ConFindr
What does it do?
ConFindr looks for both intra-species and inter-species contamination in raw reads, which can cause misassemblies and erroneous downstream analysis. More details on ConFindr can be found on GitHub.
How do I use it?
Subject
In the Subject
field, put ConFindr
. Spelling counts, but case sensitivity doesn't.
Description
All you need to put in the description is a list of SEQIDs you want to detect contamination in, one per line.
Example
For an example ConFindr, see issue 12881.
Interpreting Results
When your request is complete, a file called confindr_output.zip
will be uploaded. This contains two files: confindr_log.txt
,
and confindr_report.csv
. The report file contains 5 columns:
- Sample: The name of the sample
- Genus: What ConFindr thinks the genus of the sample is. If ConFindr finds more than one genus, both will be listed here.
- NumContamSNVs: How many times ConFindr found something that looked like a contaminating SNV. Anything 3 or over is enough to call a sample as contaminated.

> **Given records**:
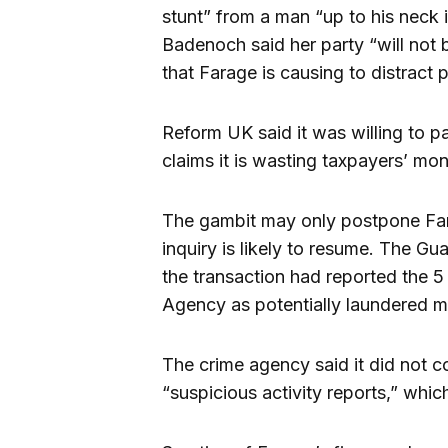
stunt” from a man “up to his neck 
Badenoch said her party “will not 
that Farage is causing to distract
Reform UK said it was willing to pa
claims it is wasting taxpayers’ mo
The gambit may only postpone Fara
inquiry is likely to resume. The G
the transaction had reported the 5
Agency as potentially laundered 
The crime agency said it did not co
“suspicious activity reports,” which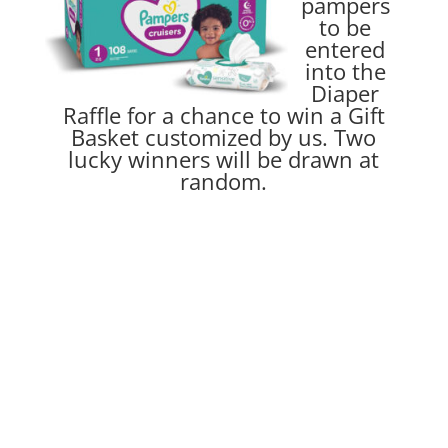
pampers
to be
entered
into the
Diaper
Raffle for a chance to win a Gift
Basket customized by us. Two
lucky winners will be drawn at
random.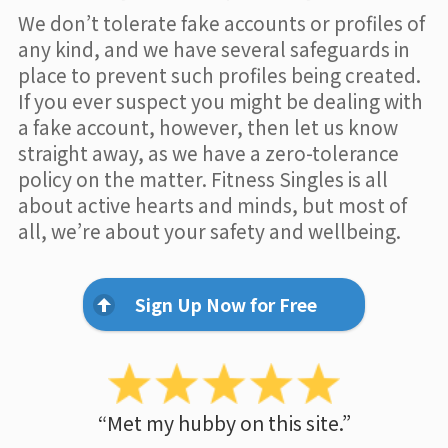
We don’t tolerate fake accounts or profiles of
any kind, and we have several safeguards in
place to prevent such profiles being created.
If you ever suspect you might be dealing with
a fake account, however, then let us know
straight away, as we have a zero-tolerance
policy on the matter. Fitness Singles is all
about active hearts and minds, but most of
all, we’re about your safety and wellbeing.
Sign Up Now for Free
“Met my hubby on this site.”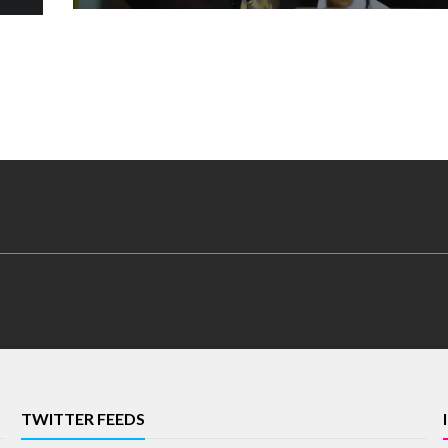
TWITTER FEEDS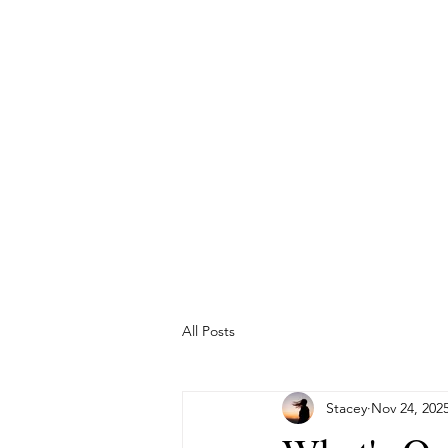
The Temple m
Wha
All Posts
Stacey
Nov 24, 202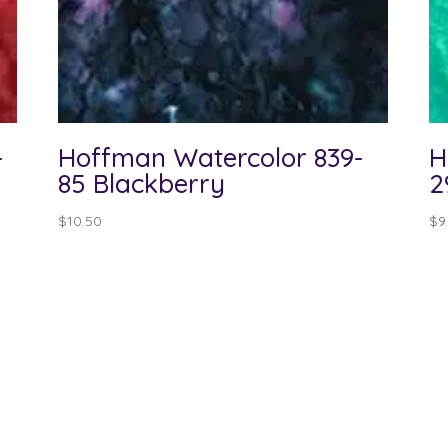
-
Hoffman Watercolor 839-
H
85 Blackberry
2
$
10.50
$
9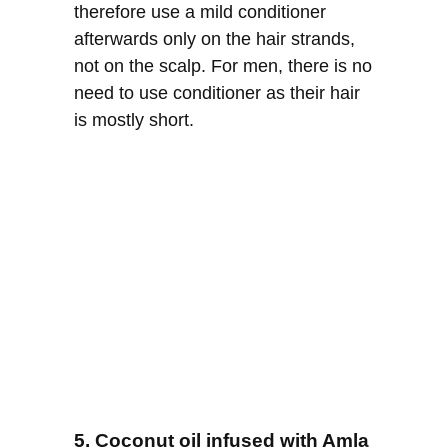
therefore use a mild conditioner
afterwards only on the hair strands,
not on the scalp. For men, there is no
need to use conditioner as their hair
is mostly short.
5. Coconut oil infused with Amla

> **Task list**:
1) According to the ConFindr page, how many contaminating SNVs are enough to call a sample contaminated?
2) In the ConFindr page, swap "columns" for "fields" and write out the passage starting with "Interpreting Results" and going on through "sample as contaminated.".
3) Carry on the ConFindr page from the point where it stops.

> **Responses**:
1) Three or more.

2)
Interpreting Results
When your request is complete, a file called confindr_output.zip
will be uploaded. This contains two files: confindr_log.txt
,
and confindr_report.csv
. The report file contains 5 fields:
- Sample: The name of the sample
- Genus: What ConFindr thinks the genus of the sample is. If ConFindr finds more than one genus, both will be listed here.
- NumContamSNVs: How many times ConFindr found something that looked like a contaminating SNV. Anything 3 or over is enough to call a sample as contaminated.

3)
- NumUniqueKmers: How many unique kmers were found for the rMLST genes. If this number is over 45000, a sample is called as contaminated.
- ContamStatus: Shown as
True
if ConFindr thinks a sample is contaminated, andFalse
if the sample is thought to be clean.
The log file can mostly be ignored - if any unexpected errors come up, we may use it for debugging purposes.
How long does it take?
ConFindr will take between 1 and 2 minutes for each sample.
What can go wrong?
1) Requested SEQIDs are not available. If we can't find some of the SEQIDs that you request, you will get a warning message informing you of it.